叶酸调控Pdlim5甲基化改善肝脏胰岛素抵抗的作用机制及其传代遗传效应

Hepatic insulin resistance in patients with non-alcoholic fatty liver disease (NAFLD) could increase risk of developing both type 2 diabetes and cardiovascular disease, and promote the progression of NASH, liver cirrhosis and hepatocarcinoma. Recent studies have shown that metabolic risk factors, such as obesity, high fat diet, et al., can lead to increasing susceptibility to hepatic insulin resistance and NAFLD by transgenerationally altering the DNA methylation in liver, however, there is still a lack of effective measures to intervene with the epigenetic trends and control the current increasing NAFLD prevalence. Folic acid, also called vitamin B9, is an endogenous source of methyl groups, and it plays an important role in regulating hepatic DNA methylation. Our previous studies found that serum folic acid concentration is inversely associated with liver histological steatosis grades and insulin resistance level measured by HOMA-IR.Further mechanism study indicated that folic acid might down-regulate the expression of a cellular adaptor protein PDLIM5 through hypermethylation of Pdlim5 gene promoter, inhibiting PKCε cellular membrane translocation and activating insulin signaling pathway in hepatocytes. However，it is still unclear whether the effect of folic acid on Pdlim5 promoter methylation is a key link in improving hepatic insulin resistance, and whether this effect could pass on to the next generation. Therefore, we plan to detect the expression of PDLIM5 and its promoter methylation in liver tissue samples from patients with different grades of NAFLD,and construct Pdlim5 knock-down animal and cellular model to explore its crucial influence to the effects of folic acid in improving hepatic insulin resistance. Offsprings of the experimental mice will also be obtained by natural conception or IVF-ET technology, and the transgenerational effect of folic acid will be further investigated. Thus, this study will reveal the molecular mechanism and transgenetic effects of folic acid in improving hepatic insulin resistance and preventing NAFLD and type 2 diabetes.

> [输入数据]
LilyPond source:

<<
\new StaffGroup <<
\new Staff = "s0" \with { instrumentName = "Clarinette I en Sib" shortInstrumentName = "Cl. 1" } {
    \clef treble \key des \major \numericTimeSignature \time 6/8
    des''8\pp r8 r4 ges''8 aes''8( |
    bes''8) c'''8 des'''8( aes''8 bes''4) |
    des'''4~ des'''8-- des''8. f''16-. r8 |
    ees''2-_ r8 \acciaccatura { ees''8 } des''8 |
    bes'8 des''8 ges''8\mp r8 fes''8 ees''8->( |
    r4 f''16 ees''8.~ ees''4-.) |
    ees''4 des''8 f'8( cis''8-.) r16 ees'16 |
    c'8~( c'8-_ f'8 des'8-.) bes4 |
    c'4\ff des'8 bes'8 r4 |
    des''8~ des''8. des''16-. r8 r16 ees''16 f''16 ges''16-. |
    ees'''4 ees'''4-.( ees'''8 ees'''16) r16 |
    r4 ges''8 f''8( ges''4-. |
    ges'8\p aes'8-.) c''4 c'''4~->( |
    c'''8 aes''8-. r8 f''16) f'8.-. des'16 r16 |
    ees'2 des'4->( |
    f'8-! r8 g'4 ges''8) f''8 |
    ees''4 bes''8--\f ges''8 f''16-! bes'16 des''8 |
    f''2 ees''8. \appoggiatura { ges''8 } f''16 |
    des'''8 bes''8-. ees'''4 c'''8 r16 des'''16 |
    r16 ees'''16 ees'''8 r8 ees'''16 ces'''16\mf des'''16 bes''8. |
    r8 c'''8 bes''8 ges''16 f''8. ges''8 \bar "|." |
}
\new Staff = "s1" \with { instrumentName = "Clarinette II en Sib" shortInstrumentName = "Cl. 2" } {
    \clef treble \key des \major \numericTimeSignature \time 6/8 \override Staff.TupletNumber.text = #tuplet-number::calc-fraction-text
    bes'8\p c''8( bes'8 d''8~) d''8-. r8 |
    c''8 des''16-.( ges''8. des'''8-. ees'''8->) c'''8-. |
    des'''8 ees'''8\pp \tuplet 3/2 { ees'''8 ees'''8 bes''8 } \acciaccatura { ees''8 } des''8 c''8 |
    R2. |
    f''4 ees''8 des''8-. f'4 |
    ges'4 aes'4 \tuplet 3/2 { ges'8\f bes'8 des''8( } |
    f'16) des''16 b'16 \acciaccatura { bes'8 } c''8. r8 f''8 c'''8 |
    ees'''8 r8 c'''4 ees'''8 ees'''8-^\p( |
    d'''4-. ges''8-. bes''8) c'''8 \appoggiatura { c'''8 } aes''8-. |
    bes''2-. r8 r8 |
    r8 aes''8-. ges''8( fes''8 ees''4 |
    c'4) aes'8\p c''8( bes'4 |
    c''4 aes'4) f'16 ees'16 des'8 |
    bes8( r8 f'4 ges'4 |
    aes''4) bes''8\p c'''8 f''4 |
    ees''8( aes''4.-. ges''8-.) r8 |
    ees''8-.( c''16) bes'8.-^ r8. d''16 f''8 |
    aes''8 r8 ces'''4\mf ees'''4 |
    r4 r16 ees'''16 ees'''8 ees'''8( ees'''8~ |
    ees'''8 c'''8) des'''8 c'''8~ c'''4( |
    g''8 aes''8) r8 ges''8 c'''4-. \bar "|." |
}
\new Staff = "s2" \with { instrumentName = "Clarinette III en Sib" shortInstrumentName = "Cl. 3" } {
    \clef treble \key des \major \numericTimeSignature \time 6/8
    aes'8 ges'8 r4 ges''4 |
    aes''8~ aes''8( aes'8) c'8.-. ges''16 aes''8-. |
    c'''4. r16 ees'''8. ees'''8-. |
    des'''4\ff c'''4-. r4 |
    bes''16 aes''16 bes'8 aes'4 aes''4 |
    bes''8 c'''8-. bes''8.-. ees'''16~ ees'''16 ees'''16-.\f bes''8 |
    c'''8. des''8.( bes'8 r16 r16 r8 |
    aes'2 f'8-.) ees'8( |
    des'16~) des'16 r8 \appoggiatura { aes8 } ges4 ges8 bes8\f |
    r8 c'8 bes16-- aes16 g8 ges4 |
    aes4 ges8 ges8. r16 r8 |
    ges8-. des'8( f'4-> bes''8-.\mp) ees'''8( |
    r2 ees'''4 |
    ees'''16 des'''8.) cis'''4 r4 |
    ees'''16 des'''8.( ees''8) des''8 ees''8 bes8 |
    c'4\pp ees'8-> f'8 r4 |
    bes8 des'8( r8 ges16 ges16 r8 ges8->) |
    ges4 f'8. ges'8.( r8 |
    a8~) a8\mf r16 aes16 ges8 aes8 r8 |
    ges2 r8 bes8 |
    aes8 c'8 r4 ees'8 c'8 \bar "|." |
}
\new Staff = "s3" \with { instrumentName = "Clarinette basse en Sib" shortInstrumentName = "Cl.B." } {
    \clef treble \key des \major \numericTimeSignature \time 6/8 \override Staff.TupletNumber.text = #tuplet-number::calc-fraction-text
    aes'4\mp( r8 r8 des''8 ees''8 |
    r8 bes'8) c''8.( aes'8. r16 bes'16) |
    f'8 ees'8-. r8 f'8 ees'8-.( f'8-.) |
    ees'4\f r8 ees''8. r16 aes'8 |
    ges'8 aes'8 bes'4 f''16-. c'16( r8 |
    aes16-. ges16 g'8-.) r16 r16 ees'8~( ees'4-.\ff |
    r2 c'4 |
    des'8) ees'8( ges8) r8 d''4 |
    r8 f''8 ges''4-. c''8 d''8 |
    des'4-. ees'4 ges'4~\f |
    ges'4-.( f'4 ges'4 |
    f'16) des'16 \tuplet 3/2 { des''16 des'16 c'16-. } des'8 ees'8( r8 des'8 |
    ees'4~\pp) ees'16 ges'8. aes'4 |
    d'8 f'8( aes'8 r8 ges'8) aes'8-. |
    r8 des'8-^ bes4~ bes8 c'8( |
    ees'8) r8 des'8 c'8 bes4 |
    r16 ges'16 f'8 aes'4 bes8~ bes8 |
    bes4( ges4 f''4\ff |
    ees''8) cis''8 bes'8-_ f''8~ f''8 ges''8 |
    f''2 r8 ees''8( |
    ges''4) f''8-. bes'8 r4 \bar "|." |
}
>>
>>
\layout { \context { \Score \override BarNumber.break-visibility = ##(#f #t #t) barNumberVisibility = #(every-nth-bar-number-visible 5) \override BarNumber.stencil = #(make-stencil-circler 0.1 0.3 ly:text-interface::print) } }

> [任务要求]
1) 根据叶酸与肝脏胰岛素抵抗一文，叶酸又被称为什么？
2) 请判断下列三项陈述是否与叶酸与肝脏胰岛素抵抗一文相符，每项回答"是"或"否"，并原样引用文中起决定作用的词句。
(a) 此前的研究发现，血清叶酸浓度与肝脏组织学脂肪变性分级呈正相关。
(b) 实验小鼠的后代将通过自然受孕或体外受精-胚胎移植技术获得。
(c) 研究计划构建Pdlim5敲低的动物模型和细胞模型。
3) 请从叶酸与肝脏胰岛素抵抗一文的最后一句之后接着往下续写。

> [任务解答]
1) 叶酸又称维生素B9（vitamin B9）。

2)
(a) 否："serum folic acid concentration is inversely associated with liver histological steatosis grades"
(b) 是："Offsprings of the experimental mice will also be obtained by natural conception or IVF-ET technology"
(c) 是："construct Pdlim5 knock-down animal and cellular model"

3)
NAFLD患者的肝脏胰岛素抵抗增加心血管疾病、2型糖尿病风险，并推动肝脏病变进展。新近发现肥胖、高脂饮食等可改变DNA甲基化推动人群肝脏胰岛素抵抗和NAFLD风险逐代累积增加，且目前对此并无有效应对措施。叶酸是机体甲基化的主要供体。我们前期研究发现人体血清叶酸水平与肝脏脂肪样变、胰岛素抵抗负相关，且动物和细胞实验初步发现叶酸可能通过调控细胞内衔接蛋白PDLIM5的DNA甲基化，下调PKCε表达，活化肝脏胰岛素信号通路。但是，尚不清楚这一机制改善肝脏胰岛素抵抗的重要性和可遗传性。因此，本项目拟进一步1)测定人体不同程度脂肪肝组织Pdlim5表达及其甲基化；2)构建Pdlim5敲减动物和细胞模型，探索叶酸调控Pdlim5启动子甲基化介导肝脏胰岛素抵抗改善的重要性；3)自然受孕和IVF-ET方法获得小鼠子代，探索叶酸调控基因表观遗传对子代影响。从而揭示叶酸改善肝脏胰岛素抵抗的机制和传代遗传效应。

非酒精性脂肪性肝病已成为全球化重要健康问题，累及25%的世界人口，并仍呈现患病率逐渐增长的趋势。已知表观遗传因素受到环境因素调控，可促进脂肪肝的发生发展，并可能通过传代遗传方式导致逐代累积的脂肪肝遗传易感性增加。DNA甲基化是目前研究最深入的普遍表观遗传机制，而叶酸作为机体甲基化的内源性供体，在DNA甲基化修饰中发挥关键作用。本项目前期研究发现人体血清叶酸水平与肝脏脂肪样变、炎症和纤维化水平显著负相关，因此，本项目拟进一步探索叶酸是否通过调控脂质代谢关键基因甲基化改善脂肪肝并发挥传代遗传获益。研究发现：（1）人体血清叶酸水平降低与肝脏组织脂质合成基因Srebp1及其下游基因的表达升高显著相关。（2）叶酸灌胃16周可显著改善高脂饮食诱导的脂肪肝小鼠的肝脏脂肪样变和糖代谢异常，其作用机制与叶酸直接呈浓度依赖地下调脂质合成基因和蛋白表达有关。（3）进一步用高脂饮食喂养叶酸灌胃干预后亲代小鼠的子一代雄性小鼠，发现亲代叶酸干预后除了改善亲代代谢表型外，还对预防子代发生脂肪肝和糖代谢异常，存在传代保护作用。进一步借助组织甲基化芯片联合亚硫酸氢盐处理后测序方法，发现叶酸干预可促进Srebf1的CpG岛的甲基化，从而下调肝脏Srebf1的表达和肝脏脂质从头合成，并且这一甲基化修饰可通过传代遗传方式直接传给子代。本研究（1）借助动物传代遗传模型提示无论是男性或是女性补充叶酸，可对后代预防脂肪肝、糖尿病等代谢性疾病发挥保护作用，为孕期男性以及女性补充适量叶酸提供新的证据，在推动优生优育方面可能有重要的意义。（2）此外，本研究发现通过调控改变表观遗传修饰可能对子代的代谢发挥调控作用，提示表观遗传修饰，特别是本研究涉及的DNA甲基化修饰，可能是生命周期最早期甚至前期干预代谢异常疾病的关键靶点。为通过干预调控甲基化减少种族代谢性疾病易感性，减少代谢性疾病负担具有长远的现实意义。